20 June 2006

Berg’s Project: Berg’s Working Methods

Although George Berg did not perform experiments every week, comments within the experiments and the dates he conducted them indicate a consistent work pattern throughout the fifteen-year period. When he planned to use the glasshouse furnaces, Berg would prepare the samples in time to place them in the furnace about midday on Saturday. He would return after twelve to thirty-six hours (or occasionally longer) to examine and discuss the results. Tests that used the enameler or goldsmith’s kiln often took place at midweek. Here again he would oversee preparations or prepare the samples himself. We do not know if he stayed at the workshop or returned later to retrieve the experiment and discuss the outcomes with the specialists. Berg’s other work, his conversations, reading, and the task of transcribing experiments into the notebooks took place at other unspecified times during the week.

Berg’s discussions with artisans and merchants were most frequently about the practicalities of improving his products. Berg’s use of only the last names of these sources or discussants makes definitive identification impossible, with a few exceptions. It is likely that this group includes the aforementioned glasshouse proprietors Stephen Hall (the Falcon) and Cary Stafford (Whitefriars), the glass merchant Colebron Hancock, the jeweler-enamelers Edward Carter and George Martin, and the goldsmith Richard Dovey. All are mentioned frequently in the experiment book. These men provided kiln or furnace space to fire samples, tested Berg’s results, and discussed failure and success. Other names appear more fleetingly: Vinet the lapidary provides encouragement in the first months of the project; a chemist named Townsend offers advice as well as materials; an enameler or goldsmith named Pickavey examines Berg’s results and suggests other ways to improve the results. The comments Berg recorded in his notebooks suggest that he discussed his work with the glasshouse workers as well as the proprietors. We have no names for these men.

How much of the work was completed by Berg himself and how much or what was done at his direction?

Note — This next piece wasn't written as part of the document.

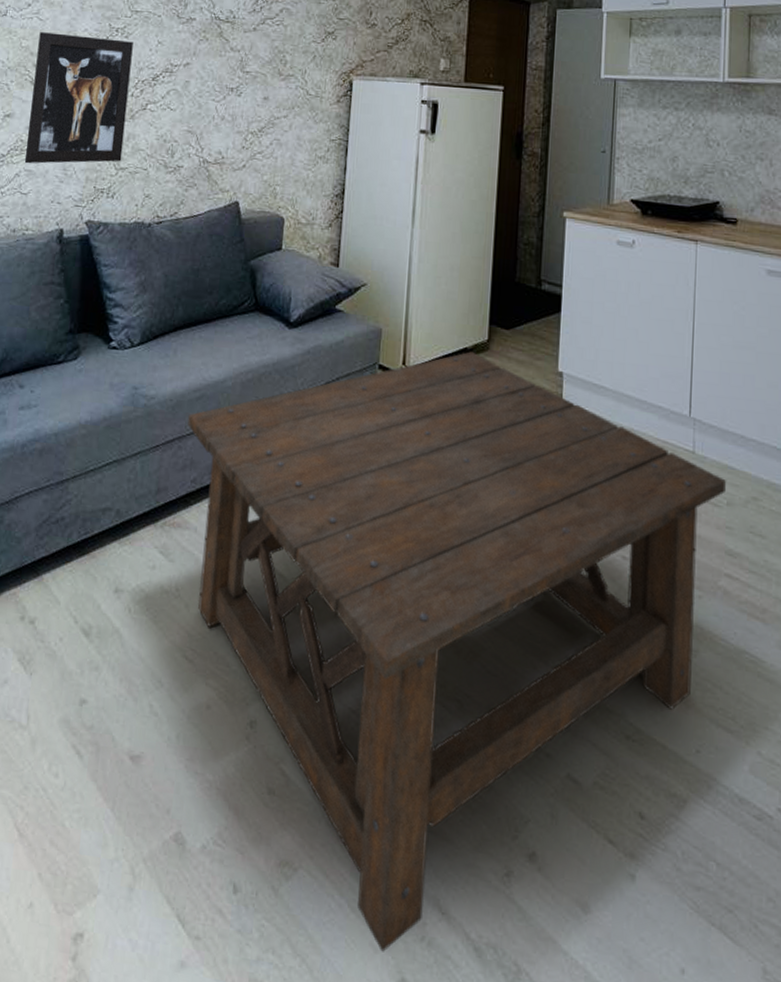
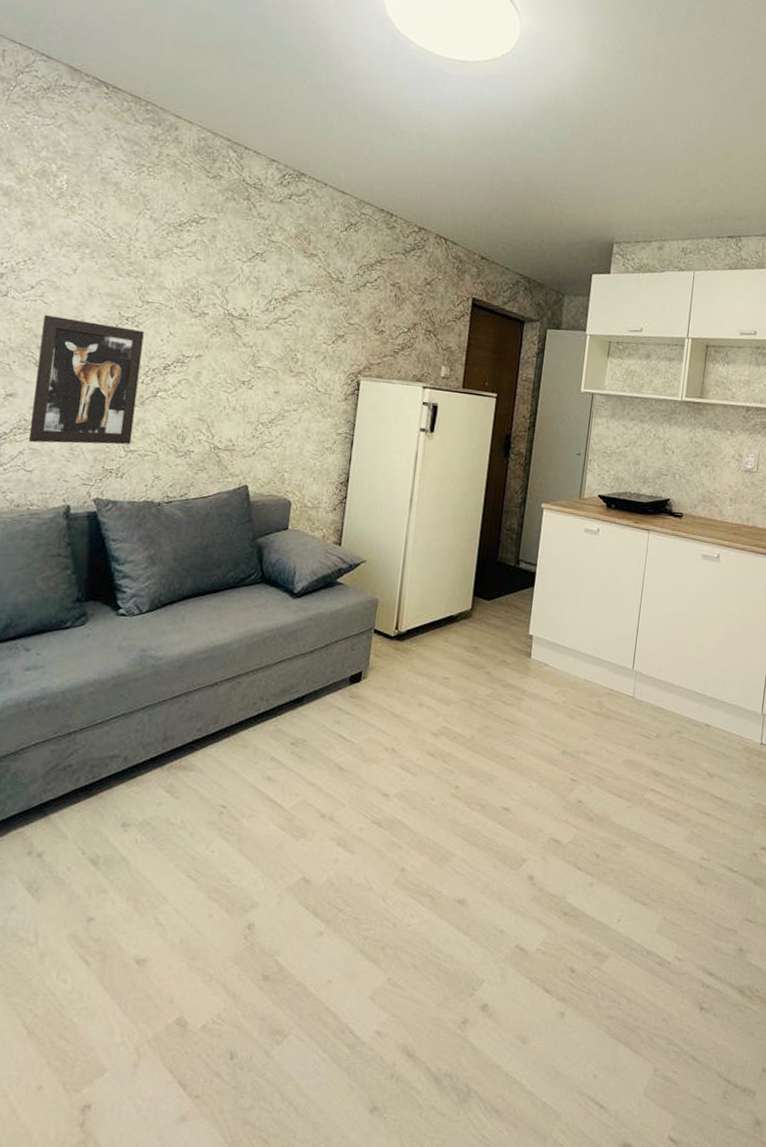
coffee table: present [187,351,726,952] -> none [194,618,657,1089]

There is no clear answer. Berg may have been so engaged in the process that he appeared at Hall’s, Stafford’s, or Carter’s with his preparations, allowing the man responsible for the kiln to place the crucible into it and returning later to collect and examine the result. But any glassmaking formula requires that its ingredients be finely ground, separately first and then together. Berg does not note information about this aspect of his experiments, nor does he mention the particle size of the ground materials he uses, a detail that would have an effect on the quality and color of the resulting glass and on the quantity of heat necessary to melt and fuse the ingredients. Berg visually examined his glass samples, and he describes them in such terms as “ropy” or “bubbly” or “good.” We do know that the goldsmiths and enamelers reground and painted with his enamel formulas and told him what should be improved: Perhaps Berg delegated other tasks as well.

On the other hand, the experiment book contains references to “Salt of Tartar of my own making,” “my preparation of Copper,” “my fine coloured precipitate of Gold,” and formulas for several metal oxides. These comments suggest that Berg had a laboratory, or access to one, and that it may have been separate from the glasshouses and enamelers’ workshops. It is clear that the proprietors and workers who specialized in glass or enamel assisted Berg in his project, offering practical skills and practical information, as printed works, lectures about chemistry, and discussions with chemists offered a background in contemporary chemical theories. Did Berg do his own work, or did he direct the actions of others? It appears to have been a combination of the two.